**Directions**.
**a)** In the notes on paging, write out the passage again, beginning at the words "It's important to" and stopping after "as physical addresses.", and swap "kernel" for "operating system".
**b)** List every kind of page table implementation that the notes on paging mention.
**c)** Decide whether each statement agrees with the notes on paging: (i) On Intel processors, paging is enabled by setting the PG flag of the cr0 control register. (ii) When PG = 0, the MMU translates virtual addresses. (iii) The Memory Manager enables paging before it initializes the page table.

**Extract**.

Page table implementations differ on different systems. Some systems used to maintain a single global Page table while some others maintain a Page table for each process. There are also some implementations where the Page tables are stored in Virtual Memory. That means, the Page tables need to be paged themselves. And we also have hierarchical page tables. The complexities increase as we go deeper into the implementation details of various systems. But the concept of memory management described in these notes remains the same.
It's important to note that the Paging needs to be enabled by the kernel during the system boot process. On Intel processors, Paging is enabled by setting the PG flag of a control register named cr0. When PG = 0, virtual addresses are interpreted as physical addresses.
The Memory Manager initializes the Page Table in the Physical memory and then enables Paging by setting the PG flag of cr0 control register. From that point onwards, MMU starts considering all addresses as virtual addresses and does the translation as described previously.

**Provided material**.
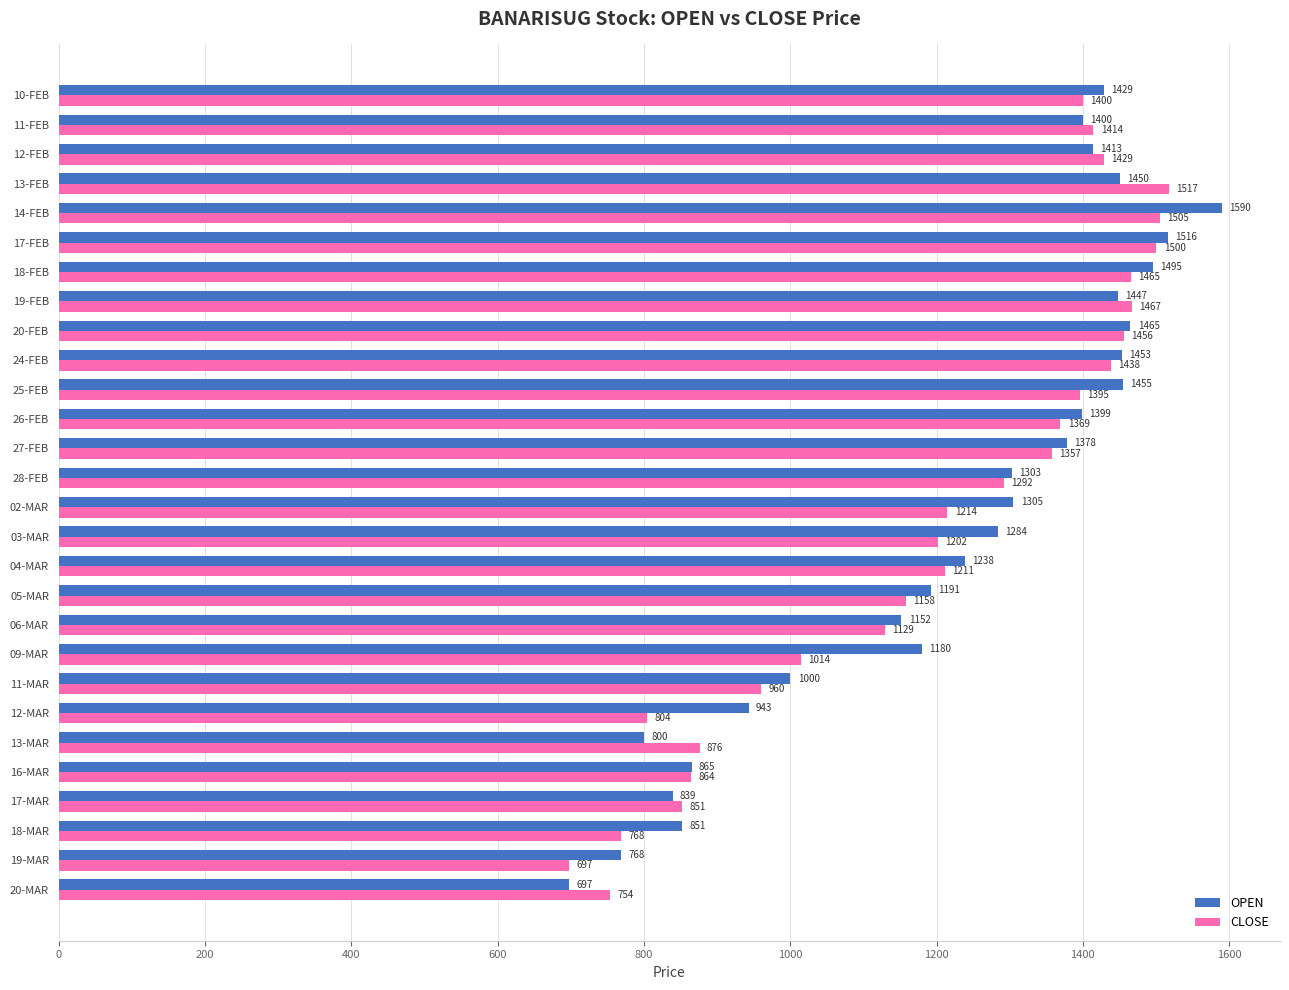

Is the value of OPEN at 06-MAR greater than the value of CLOSE at 17-MAR?

Yes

**Task results**.
**a)**
It's important to note that the Paging needs to be enabled by the operating system during the system boot process. On Intel processors, Paging is enabled by setting the PG flag of a control register named cr0. When PG = 0, virtual addresses are interpreted as physical addresses.

**b)**
- A single global page table
- A page table for each process
- Page tables stored in virtual memory, which must themselves be paged
- Hierarchical page tables

**c)**
(i) Yes: "On Intel processors, Paging is enabled by setting the PG flag of a control register named cr0."
(ii) No: "When PG = 0, virtual addresses are interpreted as physical addresses."
(iii) No: "The Memory Manager initializes the Page Table in the Physical memory and then enables Paging by setting the PG flag of cr0 control register."